- _Selected text_:
>>


  5. Meanwhile, across the Pond, Prime Minister Rishi Sunak announced yesterday that there will be a general election on July 4th, ending months of speculation about the date. Larry the 10 Downing Street cat declined to comment publicly, but informed sources say that he is looking forward to welcoming new tenants into his house on July 5th.

  6. Loan forgiveness is looking at the symptom, not the root cause. Tuition is out of control because student loans cannot be discharged in bankruptcy. The money flowing into colleges and universities is funding the expansion of administration staff. This is the problem that needs to be solved. By forgiving loans there is even less reason for colleges and universities to reduce spending.

    1. Agreed, university costs will continue to spiral out of control if universities can charge whatever they like and the federal taxpayer effectively just pays it on behalf of the student.

      And it’s astonishing that a Democratic government should be so keen on such an expensive policy that, nearly entirely, benefits only the better-off half of society. It’s no wonder that the “working class” increasingly look elsewhere when voting.

  7. “Where will the state be? Will they kick all the Jews out of the West Bank and East Jerusalem? How would they connect Gaza with the West Bank?”

<<

- _Data extract_:
>>

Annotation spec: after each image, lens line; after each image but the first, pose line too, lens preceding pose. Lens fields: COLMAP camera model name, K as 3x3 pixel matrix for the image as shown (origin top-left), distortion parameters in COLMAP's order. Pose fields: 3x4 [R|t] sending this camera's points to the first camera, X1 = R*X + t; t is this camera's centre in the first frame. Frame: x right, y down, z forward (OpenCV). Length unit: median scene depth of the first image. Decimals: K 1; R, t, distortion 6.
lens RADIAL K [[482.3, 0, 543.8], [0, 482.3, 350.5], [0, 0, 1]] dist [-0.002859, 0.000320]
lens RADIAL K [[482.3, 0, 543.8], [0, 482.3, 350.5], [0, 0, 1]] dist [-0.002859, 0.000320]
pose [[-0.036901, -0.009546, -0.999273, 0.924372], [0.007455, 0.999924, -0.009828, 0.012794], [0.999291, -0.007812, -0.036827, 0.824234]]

<<

- _Work order 1_:
Reproduce the stretch of the comment thread from "5. Meanwhile, across" through "to reduce spending.".
- _Work order 2_:
In the comment thread, what date is given for the general election that Rishi Sunak announced?
Draw only on the comment thread, not on the material.

- _Written response 1_:
5. Meanwhile, across the Pond, Prime Minister Rishi Sunak announced yesterday that there will be a general election on July 4th, ending months of speculation about the date. Larry the 10 Downing Street cat declined to comment publicly, but informed sources say that he is looking forward to welcoming new tenants into his house on July 5th.

  6. Loan forgiveness is looking at the symptom, not the root cause. Tuition is out of control because student loans cannot be discharged in bankruptcy. The money flowing into colleges and universities is funding the expansion of administration staff. This is the problem that needs to be solved. By forgiving loans there is even less reason for colleges and universities to reduce spending.

- _Written response 2_:
July 4th